TASK OBJECTIVE: Set down the data below in full and exactly, minus the pictures.

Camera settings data

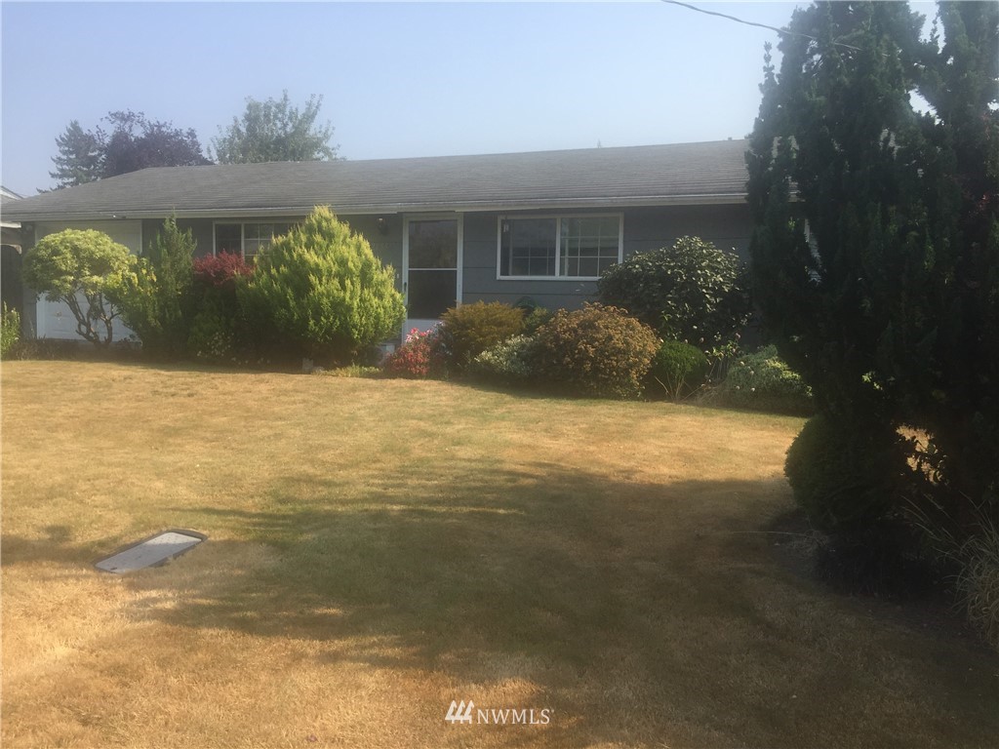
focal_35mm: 29
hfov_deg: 61.7
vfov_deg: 48.2
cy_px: 374
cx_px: 500
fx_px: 837
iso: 32
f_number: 2.2
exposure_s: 1/1276
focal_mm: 4.15
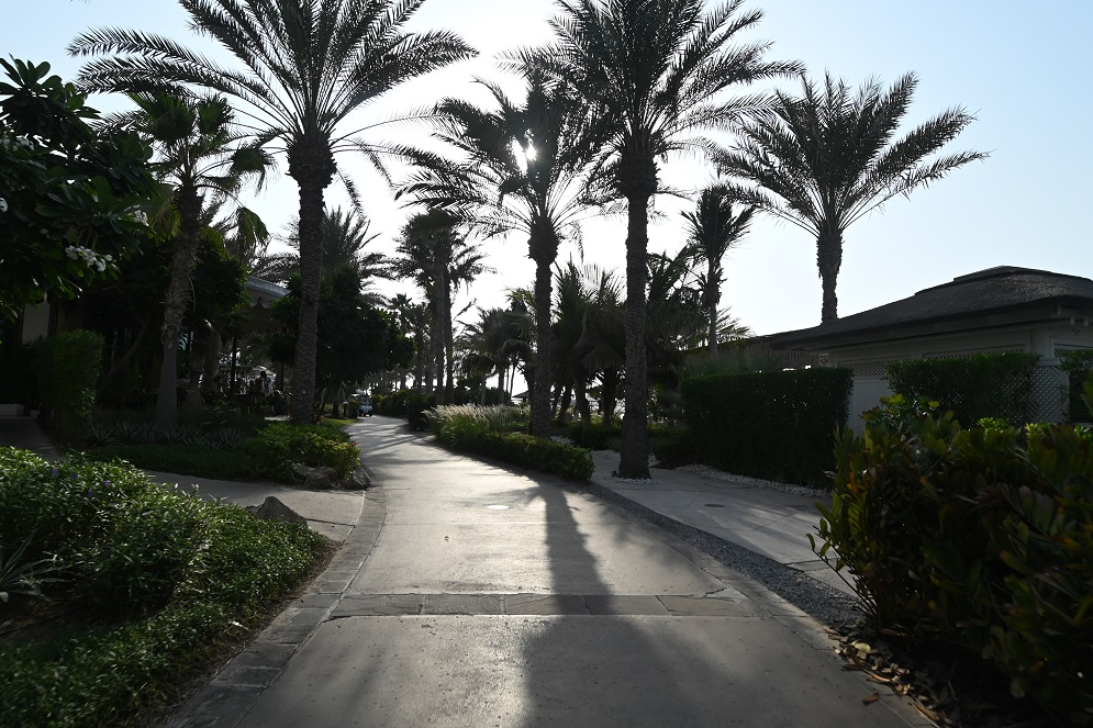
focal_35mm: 33
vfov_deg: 40.0
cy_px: 364
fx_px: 1002
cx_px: 546
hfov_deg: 57.2
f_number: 8
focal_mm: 22
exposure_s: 1/400
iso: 100
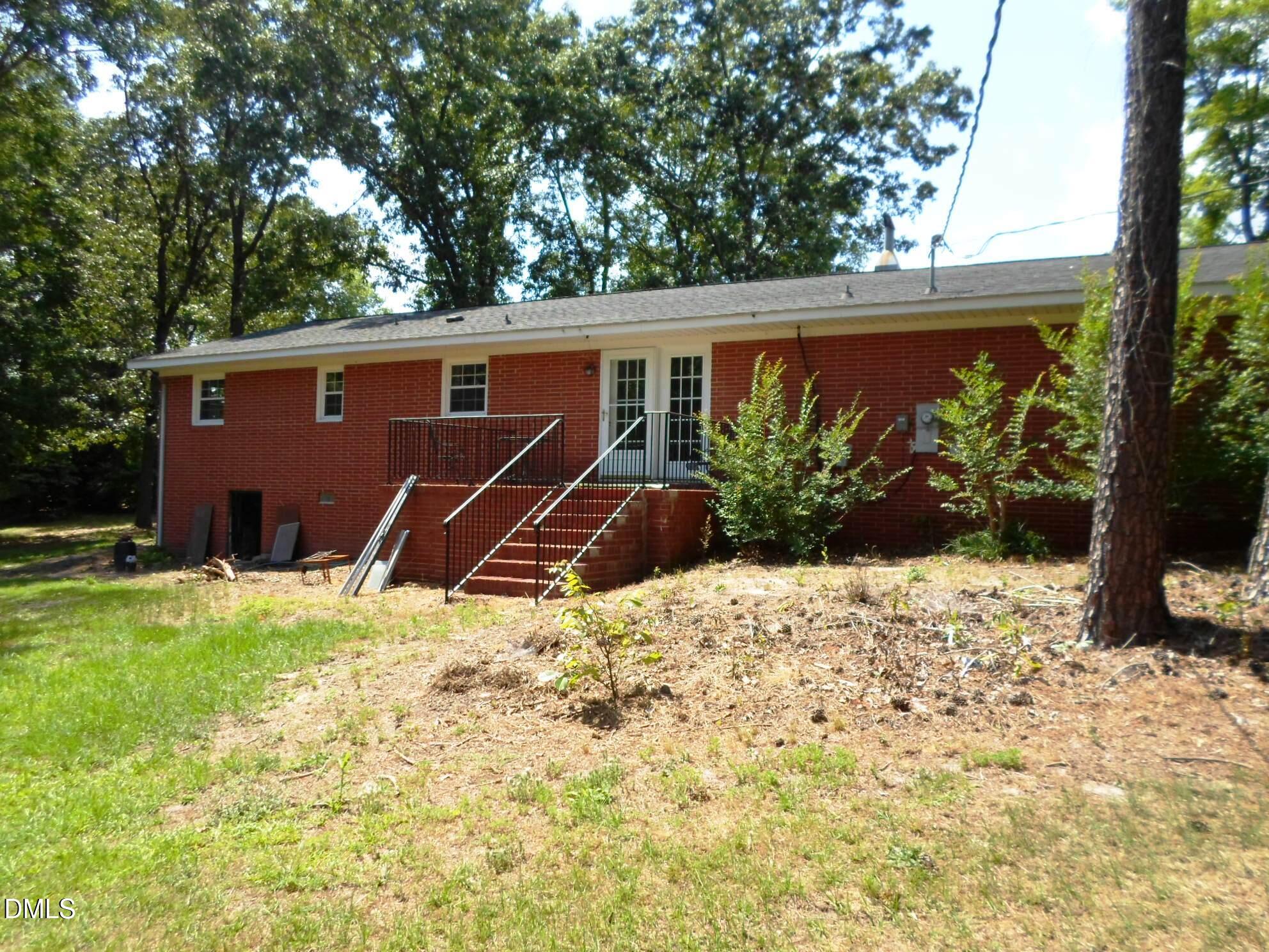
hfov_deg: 69.4
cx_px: 634
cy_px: 476
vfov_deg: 54.9
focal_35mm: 25
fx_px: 916
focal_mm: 4.5
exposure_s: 1/500
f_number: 2.5
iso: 80
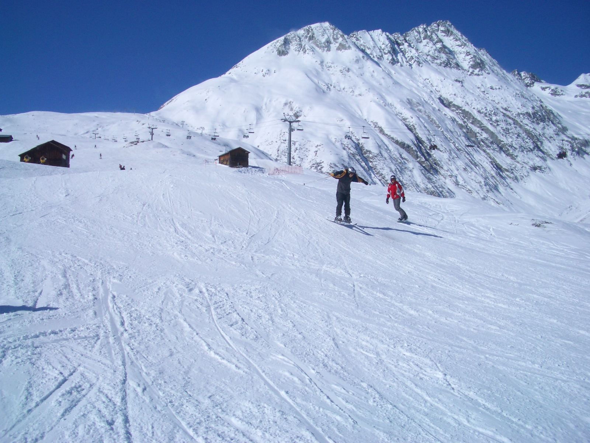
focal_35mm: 35
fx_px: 597
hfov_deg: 52.6
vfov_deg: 40.7
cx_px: 295
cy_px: 222
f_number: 4.3
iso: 50
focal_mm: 5.8
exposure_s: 1/2000
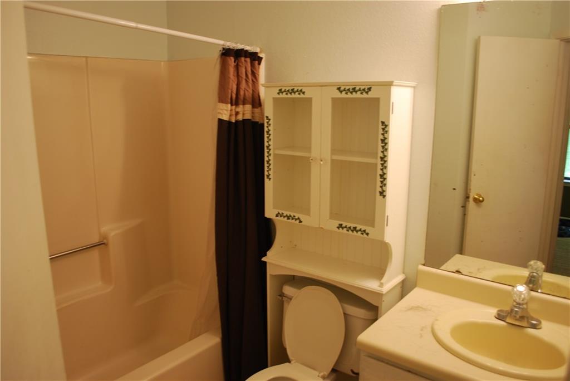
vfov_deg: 48.0
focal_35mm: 27
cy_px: 190
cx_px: 285
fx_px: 428
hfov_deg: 67.4
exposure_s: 1/30
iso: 220
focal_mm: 18
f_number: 3.5
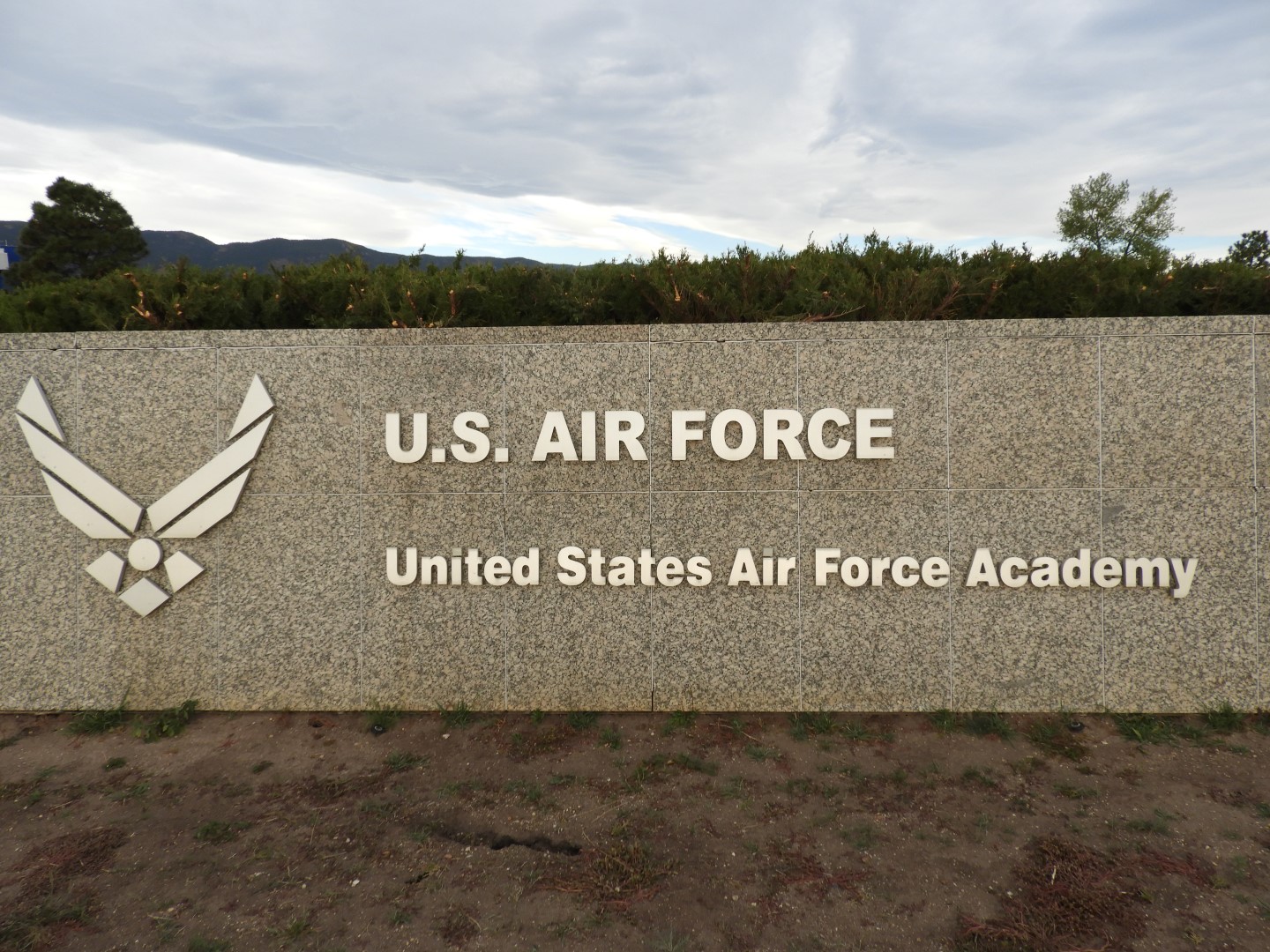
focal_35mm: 24
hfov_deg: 71.6
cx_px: 635
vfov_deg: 56.8
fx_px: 881
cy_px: 476
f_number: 3.3
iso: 100
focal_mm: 4.3
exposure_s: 1/200
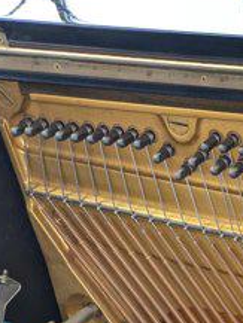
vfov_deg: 19.7
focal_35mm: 83
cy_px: 514
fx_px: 776
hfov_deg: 16.0
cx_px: 387
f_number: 1.89
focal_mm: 5.43
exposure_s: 1/120
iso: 248
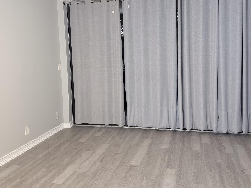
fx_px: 239
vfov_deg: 42.7
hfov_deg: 55.3
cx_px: 131
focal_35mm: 33
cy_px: 76
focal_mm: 6.76
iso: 320
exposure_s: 1/60
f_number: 1.78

ANSWER BELOW:
focal_35mm: 29
hfov_deg: 61.7
vfov_deg: 48.2
cy_px: 374
cx_px: 500
fx_px: 837
iso: 32
f_number: 2.2
exposure_s: 1/1276
focal_mm: 4.15
focal_35mm: 33
vfov_deg: 40.0
cy_px: 364
fx_px: 1002
cx_px: 546
hfov_deg: 57.2
f_number: 8
focal_mm: 22
exposure_s: 1/400
iso: 100
hfov_deg: 69.4
cx_px: 634
cy_px: 476
vfov_deg: 54.9
focal_35mm: 25
fx_px: 916
focal_mm: 4.5
exposure_s: 1/500
f_number: 2.5
iso: 80
focal_35mm: 35
fx_px: 597
hfov_deg: 52.6
vfov_deg: 40.7
cx_px: 295
cy_px: 222
f_number: 4.3
iso: 50
focal_mm: 5.8
exposure_s: 1/2000
vfov_deg: 48.0
focal_35mm: 27
cy_px: 190
cx_px: 285
fx_px: 428
hfov_deg: 67.4
exposure_s: 1/30
iso: 220
focal_mm: 18
f_number: 3.5
focal_35mm: 24
hfov_deg: 71.6
cx_px: 635
vfov_deg: 56.8
fx_px: 881
cy_px: 476
f_number: 3.3
iso: 100
focal_mm: 4.3
exposure_s: 1/200
vfov_deg: 19.7
focal_35mm: 83
cy_px: 514
fx_px: 776
hfov_deg: 16.0
cx_px: 387
f_number: 1.89
focal_mm: 5.43
exposure_s: 1/120
iso: 248
fx_px: 239
vfov_deg: 42.7
hfov_deg: 55.3
cx_px: 131
focal_35mm: 33
cy_px: 76
focal_mm: 6.76
iso: 320
exposure_s: 1/60
f_number: 1.78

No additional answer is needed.